We are now coming up on our 100th fetoscopic NTD case! In Dec. 2019, we held our first simulation training course for fetoscopic spina bifida repair, with 12 international teams of fetal surgeons attending from virtually every continent to learn how to perform this two-port technique, which has been truly groundbreaking.
There are so many other fetoscopic innovations at Texas Children’s that I am very proud of. We have developed two surgical techniques to prevent massive blood loss when treating pregnant women with high-risk complications like placenta accreta, a life-threatening condition in which the placenta grows too deeply into the uterine wall leading to severe hemorrhage after delivery. Most recently, in July 2018, we performed the world’s first experimental, laser-assisted fetal atrial septal stent placement in a patient with hypoplastic left heart syndrome to improve blood flow through the heart.

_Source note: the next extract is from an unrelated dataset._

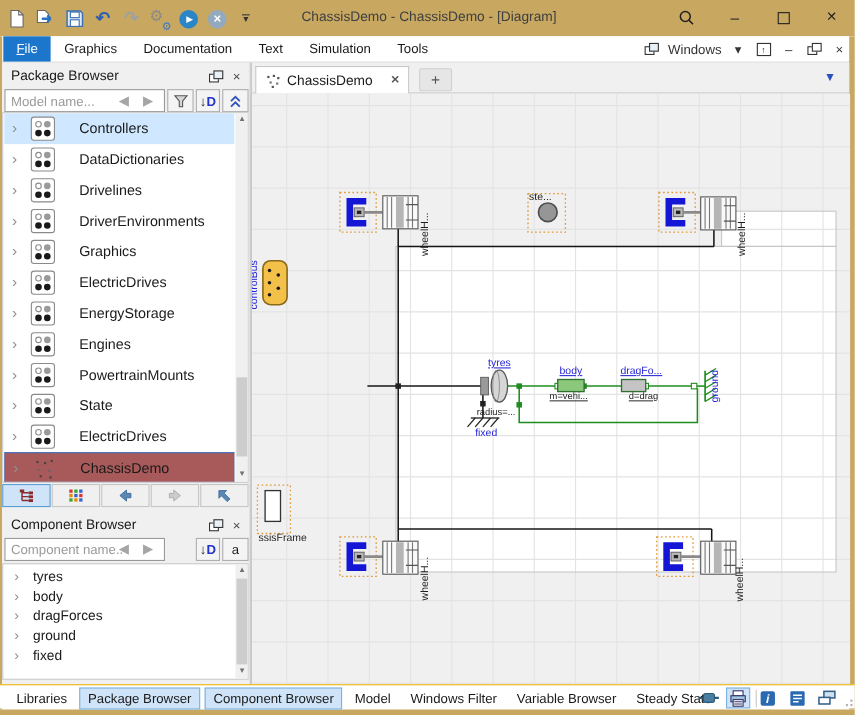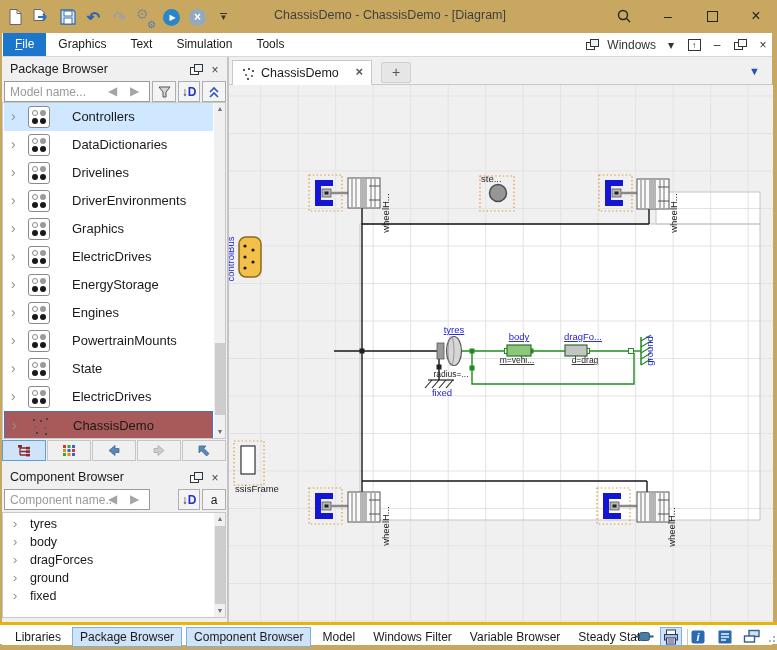"Documentation" span.menu-item { html: none -> <span>Documentation</span> }
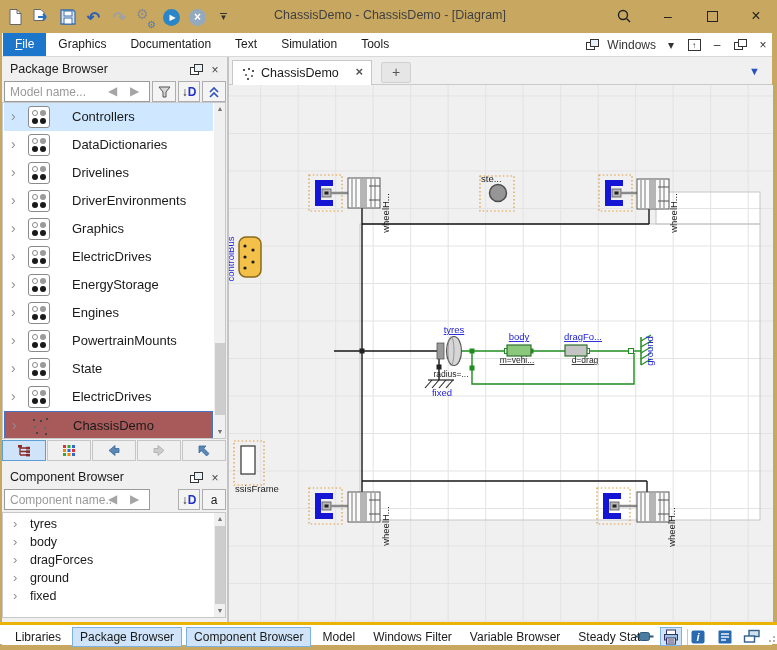"Libraries" #statusbar { border-top: 3px solid #eab308 -> 1px solid #eab308 }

The surgery was a success.
We also did a quite remarkable case on a pregnant patient with amniotic band syndrome, where the amniotic band gets torn and twisted into a very strong band. In this case, it wrapped around the baby’s cord and the baby’s ankle so tightly that it was going to amputate the baby’s foot. Our fetal team successfully performed the first ever fetoscopic removal of the band and release of the amnion.
What advice do you have for young clinicians wanting to assume a leadership role in medicine?
Leadership is the ability to develop a vision and get others to realize, share and implement that vision. We are all leaders. It doesn’t matter what we do. Leadership is the ability to not just come up with great ideas, but to make those ideas happen. It’s about always keeping an open mind to innovation and working together to find new ways of doing things more effectively to maximize the best outcomes. When we hire people, we’re looking for not just somebody who has the physical capabilities of being a good clinician or being able to do the job. We want somebody who has vision and somebody who we can see as a leader.
Where do you see the Pavilion for Women in the next five to 10 years?
While we have accomplished so much in these last 10 years, I see more growth and expansion in our services to women and neonates. I see us increasing our inpatient and outpatient capacity and reaching 9,000 deliveries at the Pavilion for Women. I see an expanded reproductive endocrine family fertility center with some exciting new programs. I also see us moving to Austin and building a hospital there that will bring innovative, high quality care to the women and children there. There’s a lot to be done in the next five to 10 years. I’m excited to be part of it!
Besides caring for our patients, what do you like to do outside of work?
One of my favorite hobbies used to be running. I ran 12 marathons, but recently, my knees have stopped cooperating, so I have taken a break from running. The hobby I really enjoy most is aviation. I have both fixed wing and helicopter licenses and I love to fly around Texas with my wife Joanne and our dog Duncan.